### EXCERPT PROVIDED
Item 1.01 Entry into a Material Definitive Agreement

A.  
Agreements with United Airlines and Export Development Canada

Since 2007, Colgan Air, Inc. (“Colgan”) has performed regional air services for Continental Airlines, Inc. (“Continental”) with respect to Q400 and Q400NG aircraft predominantly out of Continental’s hub at Newark Liberty International Airport pursuant to a capacity purchase agreement (the “Capacity Purchase Agreement”) and related Ancillary Agreements (as defined in the Capacity Purchase Agreement) related to fuel and ground handling, each dated as of February 2, 2007 (together with the Capacity Purchase Agreement, collectively, the “Prior Agreements”).  Pinnacle Airlines Corp. (the “Company,” and together with Colgan, the “Companies”) guaranteed Colgan’s obligations under the Prior Agreements pursuant to the Guarantee Agreement, dated as of February 2, 2007 (the “Guarantee”).

The Capacity Purchase Agreement provided for Colgan to be compensated at pre-set rates for the capacity that it provided to Continental. Colgan was responsible for its own expenses associated with flight crews, maintenance, dispatch, aircraft ownership, and general and administrative costs.  In addition, Continental reimbursed Colgan without markup for certain reconciled costs, such as landing fees, most station-related costs not otherwise provided by Continental or its designee, aircraft hull and passenger liability insurance (subject to certain requirements) and passenger-related costs.

On April 1, 2012 (the “Petition Date”), the United States Bankruptcy Court for the Southern District of New York (the “Bankruptcy Court”) granted the Companies interim approval pursuant to court order [ECF No. 49] (the “Interim Order”) to reject the Prior Agreements and to terminate the Guarantee, as more fully described in Item 1.02 below.  The Interim Order also authorized the Companies to enter into the New Agreements (as defined below).

United Agreement

The Interim Order authorized the Companies, on an interim basis, to perform their obligations under a term sheet (the “United Agreement”) among the Companies, Continental, United Air Lines, Inc. (together with Continental, “United”) and Export Development Canada (“EDC”).  The material terms of the United Agreement include:

·  
The term of the United Agreement commenced upon entry of the Interim Order and will end on November 30, 2012, unless otherwise agreed by the Companies and United.

### SUPPLIED MATERIAL
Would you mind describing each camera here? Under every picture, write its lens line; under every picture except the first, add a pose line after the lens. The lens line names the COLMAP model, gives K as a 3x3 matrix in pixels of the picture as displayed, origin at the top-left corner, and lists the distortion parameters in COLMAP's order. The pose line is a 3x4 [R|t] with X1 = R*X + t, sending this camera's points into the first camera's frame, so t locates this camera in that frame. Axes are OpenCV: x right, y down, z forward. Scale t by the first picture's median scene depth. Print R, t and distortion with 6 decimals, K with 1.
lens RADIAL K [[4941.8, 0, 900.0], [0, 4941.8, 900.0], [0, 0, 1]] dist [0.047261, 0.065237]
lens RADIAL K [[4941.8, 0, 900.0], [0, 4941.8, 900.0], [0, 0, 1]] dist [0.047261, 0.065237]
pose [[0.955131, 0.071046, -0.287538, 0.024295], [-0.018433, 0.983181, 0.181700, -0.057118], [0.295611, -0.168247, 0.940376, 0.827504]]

==

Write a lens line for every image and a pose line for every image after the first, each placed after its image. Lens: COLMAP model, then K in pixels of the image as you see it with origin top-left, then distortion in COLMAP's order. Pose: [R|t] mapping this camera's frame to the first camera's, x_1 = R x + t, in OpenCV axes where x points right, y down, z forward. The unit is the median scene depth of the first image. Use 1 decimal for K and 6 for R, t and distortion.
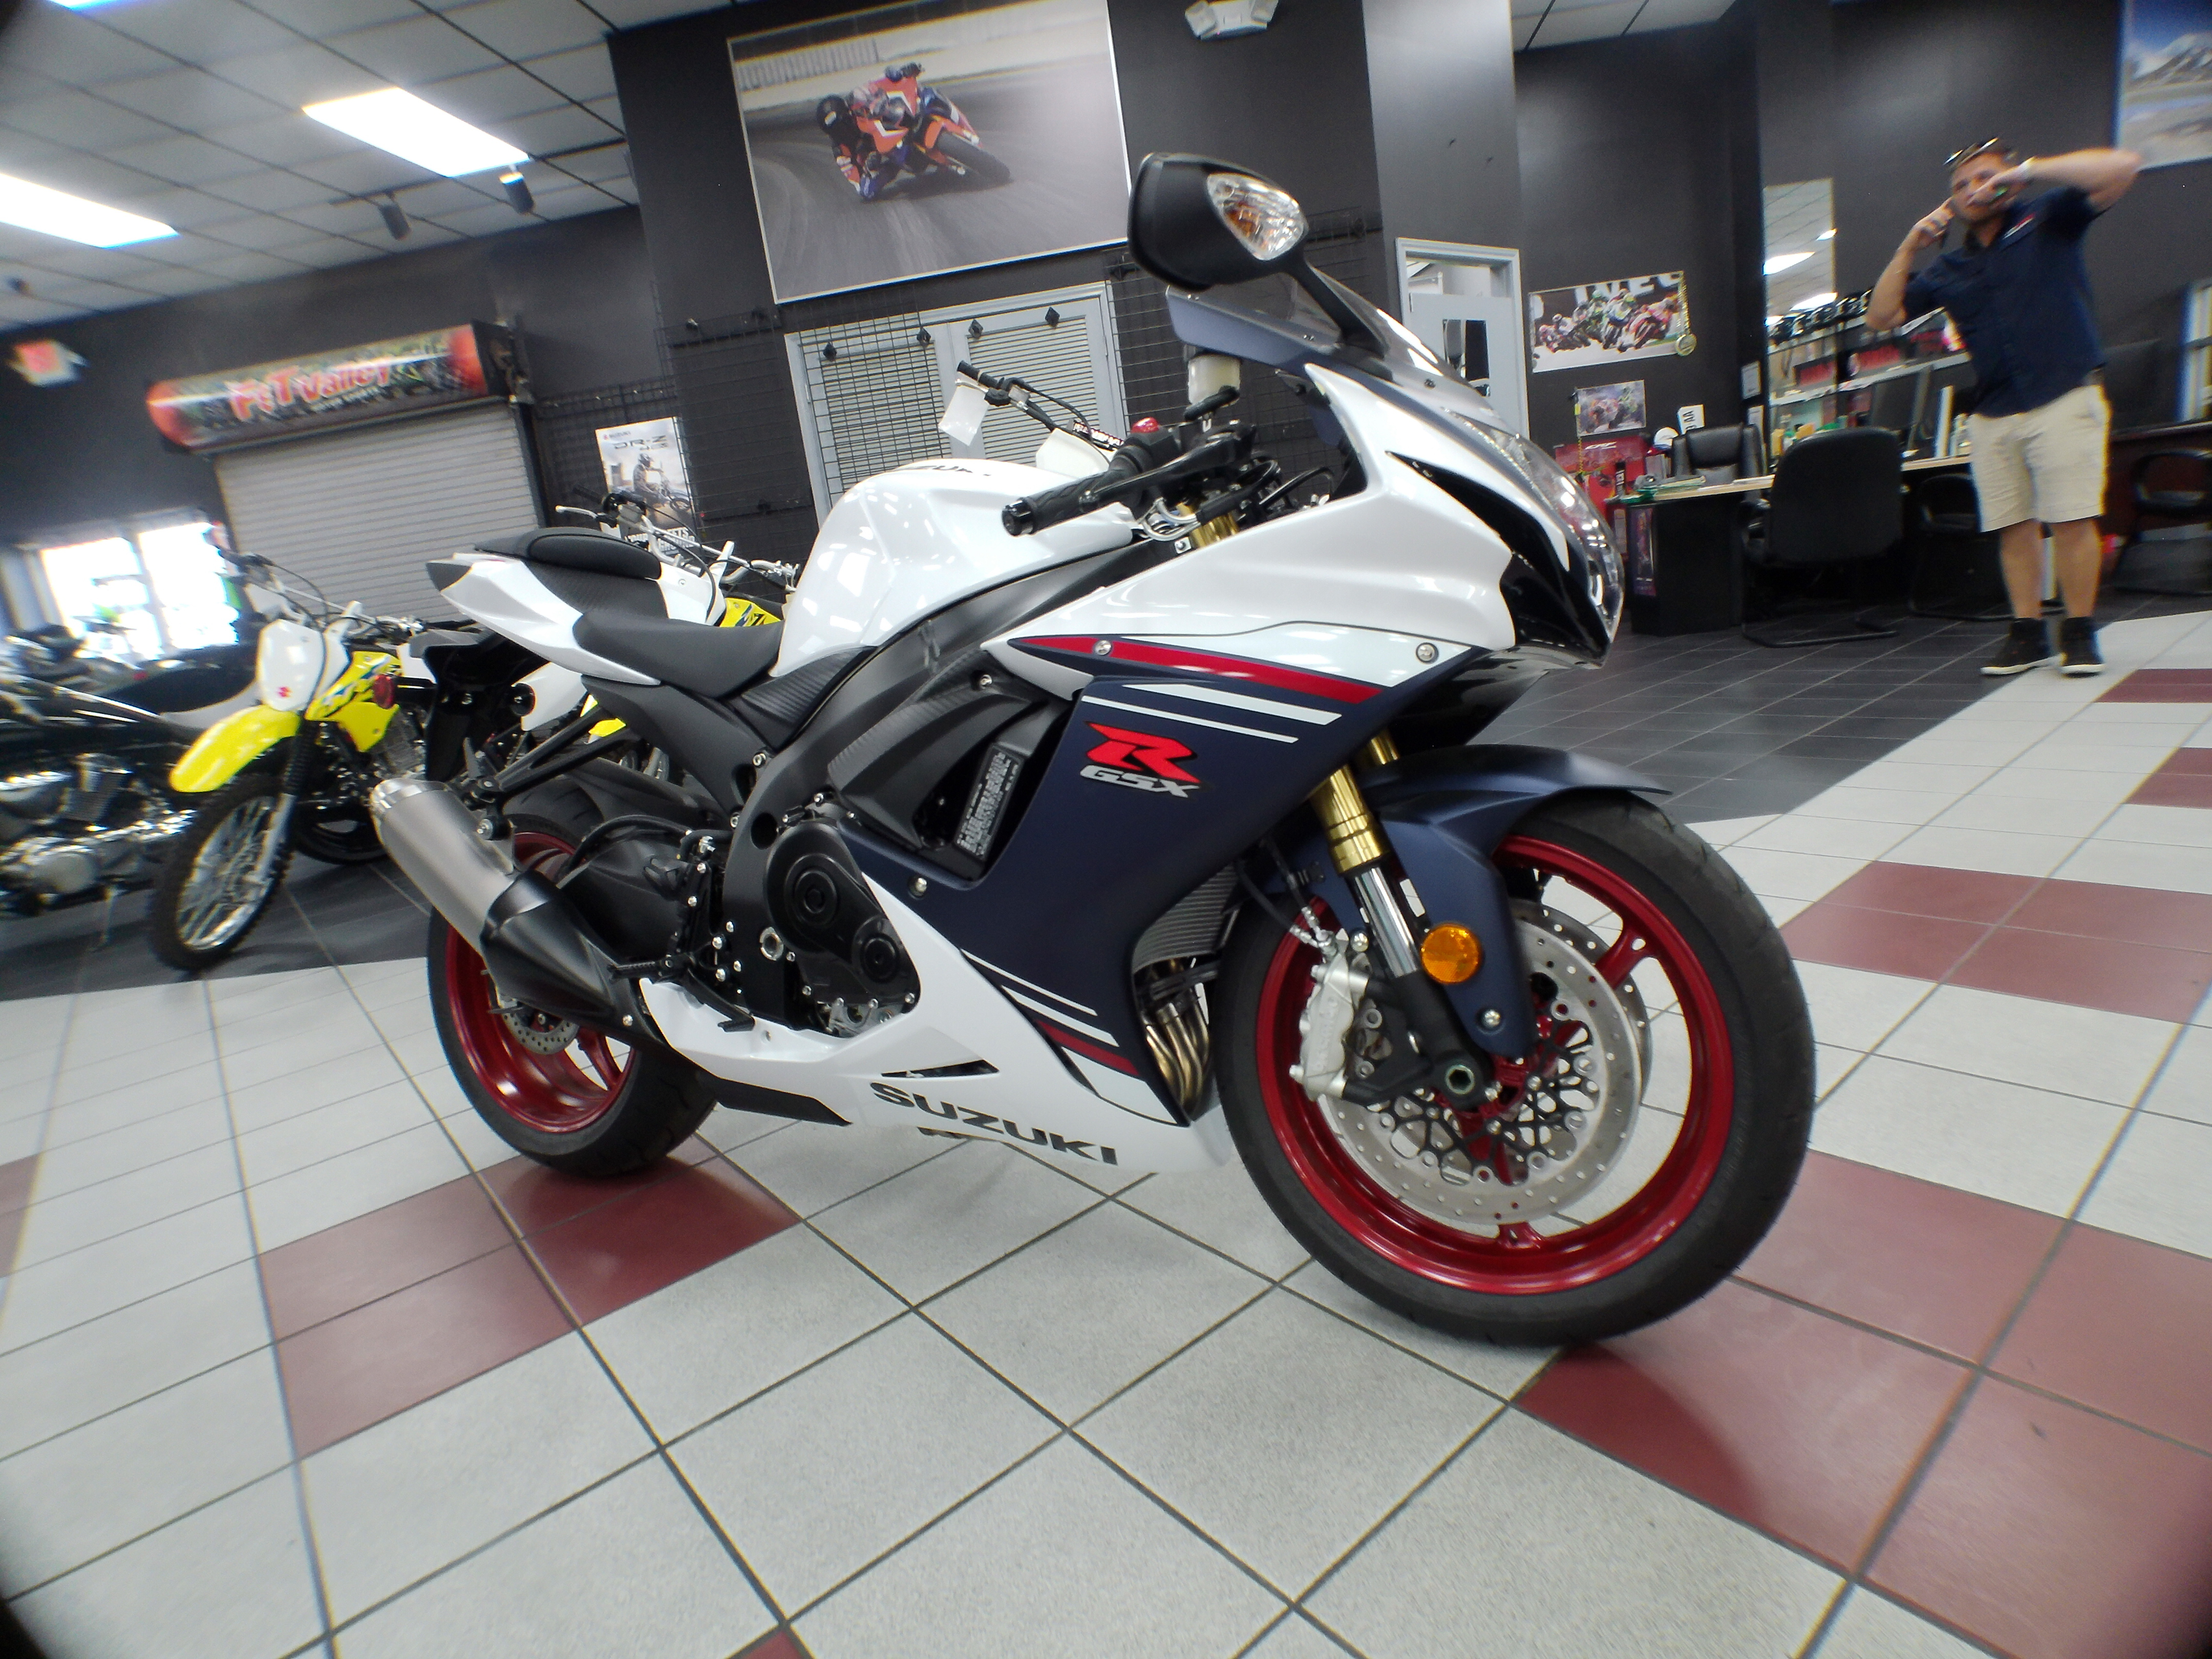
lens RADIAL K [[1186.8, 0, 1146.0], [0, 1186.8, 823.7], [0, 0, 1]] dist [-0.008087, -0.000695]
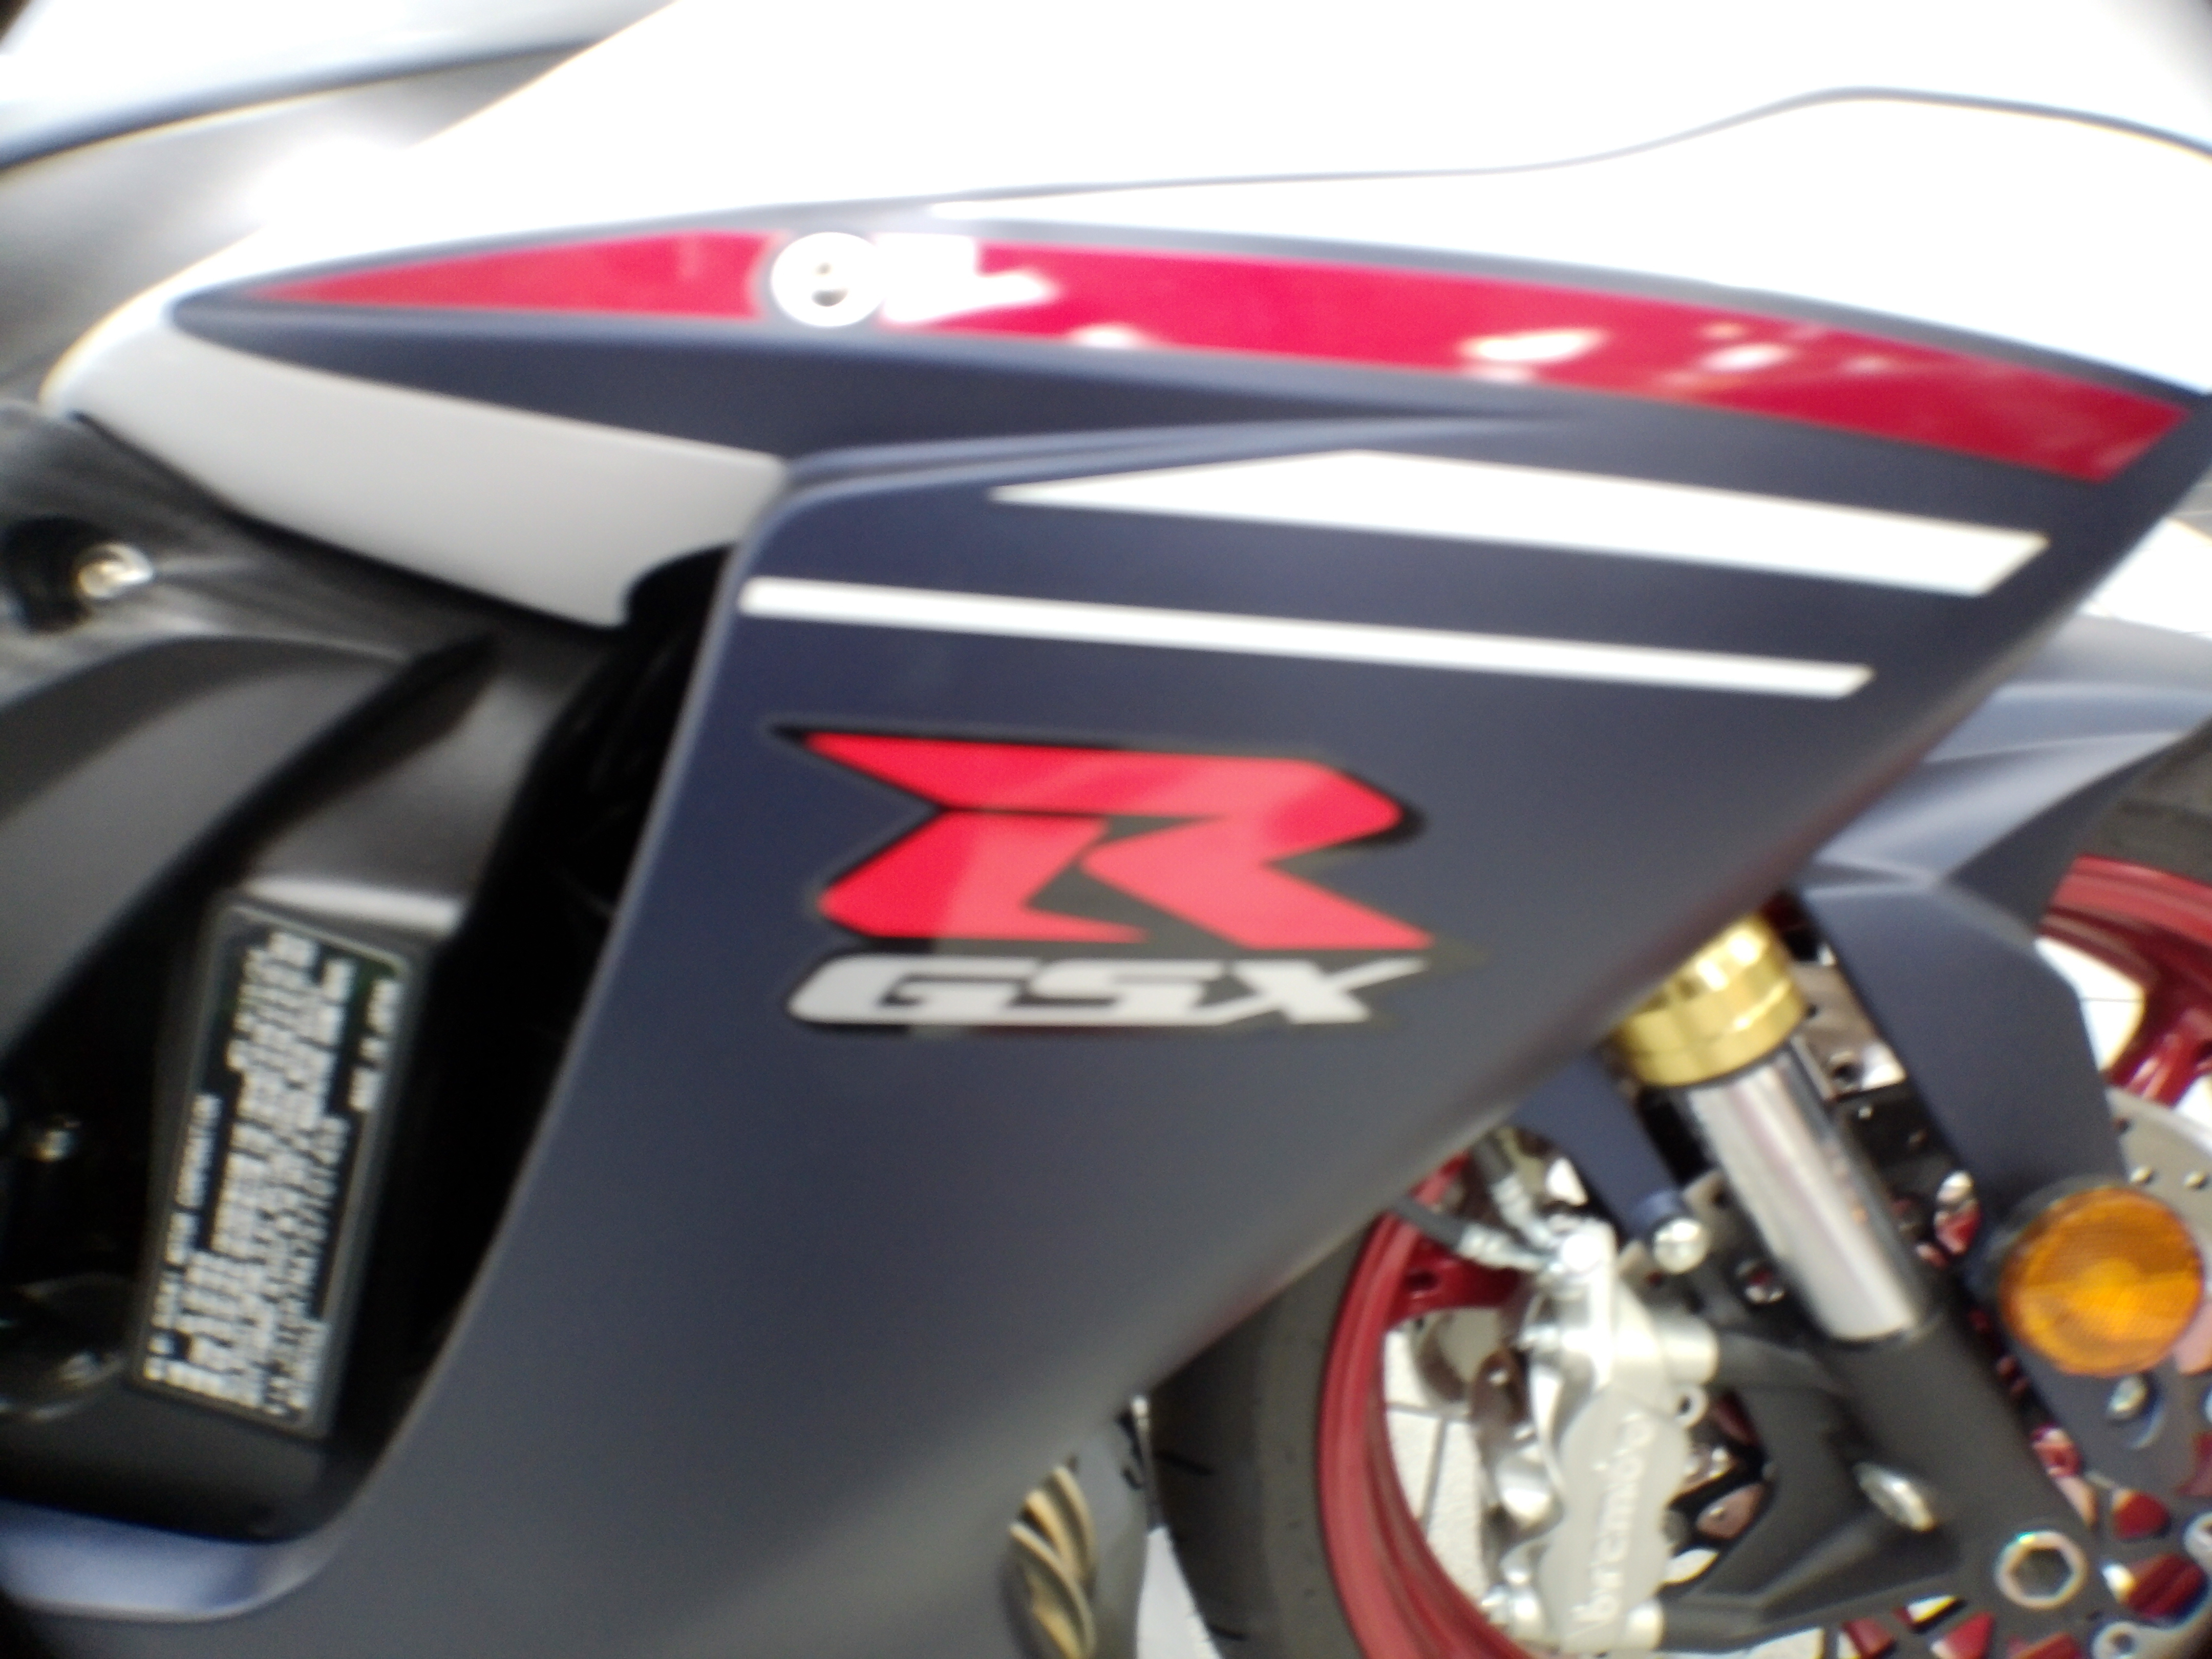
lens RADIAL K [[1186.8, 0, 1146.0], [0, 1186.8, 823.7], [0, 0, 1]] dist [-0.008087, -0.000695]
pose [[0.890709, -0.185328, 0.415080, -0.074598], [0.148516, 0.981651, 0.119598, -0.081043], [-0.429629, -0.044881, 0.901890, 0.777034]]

### PROBLEMS TO SOLVE
[1] In the filing excerpt on Colgan's airline agreements, condense the paragraph beginning "The Capacity Purchase Agreement provided for" into a short list that keeps its main facts.
[2] Extend the filing excerpt on Colgan's agreements with United and Export Development Canada, picking up after its last sentence.
The data is separate material, unrelated to the filing excerpt on Colgan's airline agreements.

### OUTPUTS IN ORDER
[1]
- Colgan was paid at pre-set rates for the capacity it provided to Continental.
- Colgan covered its own flight crew, maintenance, dispatch, aircraft ownership, and general and administrative costs.
- Continental reimbursed Colgan, without markup, for certain reconciled costs: landing fees, most station-related costs not otherwise provided by Continental or its designee, aircraft hull and passenger liability insurance (subject to certain requirements), and passenger-related costs.

[2]
·  
During the term of the United Agreement, United shall pay increased rates for Colgan’s provision of regional air services related to Colgan’s Q400 and Saab aircraft on terms otherwise substantially similar to those contained in the Prior Agreements, which have been rejected by the Companies in connection with their bankruptcy proceedings, as more fully described in Item 1.02 below.

·  
The regional air services provided to United will be wound down gradually over the term of the United Agreement, with the first three Q400 aircraft and the first five Saab aircraft being wound down in May 2012.  It is anticipated that the regional air services provided by the Saab aircraft and the Q400 aircraft will be fully wound down by July 31, 2012 and November 30, 2012, respectively.

·  
 United will pay EDC directly for Colgan’s continued use of each Q400 aircraft and related aircraft equipment financed by EDC (the “Q400 Covered Equipment”) until such aircraft are wound down in accordance with the United Agreement, pursuant to terms separately agreed by United and EDC. Colgan will remain responsible for insuring the Q400 Covered Equipment during its period of continued use.

·  
The Company guarantees Colgan’s obligations under the United Agreement.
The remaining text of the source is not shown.